### Text extract
■ ■ ■

Our Lady of the Assumption Co-Cathedral () or simply Opava Cathedral for a short, are both common names of the monumental gothic church in the very center of the city of Opava in the Czech Republic. 

Its construction is believed to start during the reign of the Czech King Ottokar I (in Czech Přemysl Otakar I., 1198–1230). Cathedral is built of red bricks, has three naves and two towers. It is built in the fourteenth century Gothic style. Its southern tower is 102 meters tall (a few meters taller than Prague Castle Tower) and remains to be the tallest church tower in Silesia.

■ ■ ■

### Written instruction 1
According to the text on Opava Cathedral, how tall is its southern tower?
### Written instruction 2
Resume the text about Opava Cathedral, starting right after its final sentence.

### Stored data
■ ■ ■

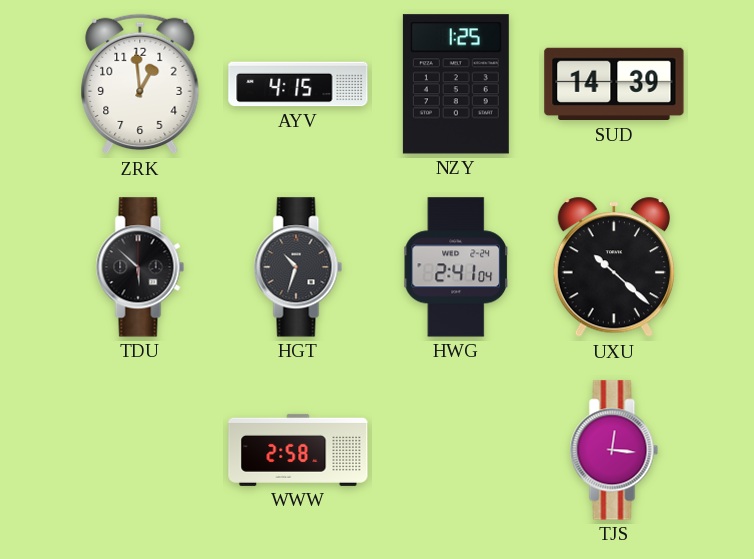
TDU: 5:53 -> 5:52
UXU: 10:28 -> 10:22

■ ■ ■

### Expected answer 1
102 meters

### Expected answer 2
Establishing the Church of the Assumption in Opava is associated with the Teutonic Knights. The construction of the church probably began shortly after 1204. Details about earlier Romanesque church at this place are not well known. But the letter from King Wenceslas I of 12 May 1237 already mentions the rectory in Opava. Construction of the church stopped after the death of Premysl Otakar II. It has resumed again after the return of his illegitimate son Nicholas I. Over the time, church undergone some additional baroque and neogothic remakes, suffered from fires in 1689 and 1759 and survived the heavy shelling from Red Army during the second world war. Until today, the church remains to be one of the largest buildings in Opava and one of spectacular dominants of the city. In 1995 the building was declared a national monument of the Czech Republic. Since year 1996, it is the second seat of the bishop of Ostrava-Opava (hence "Co-cathedral"). It serves as a catholic church until this very day.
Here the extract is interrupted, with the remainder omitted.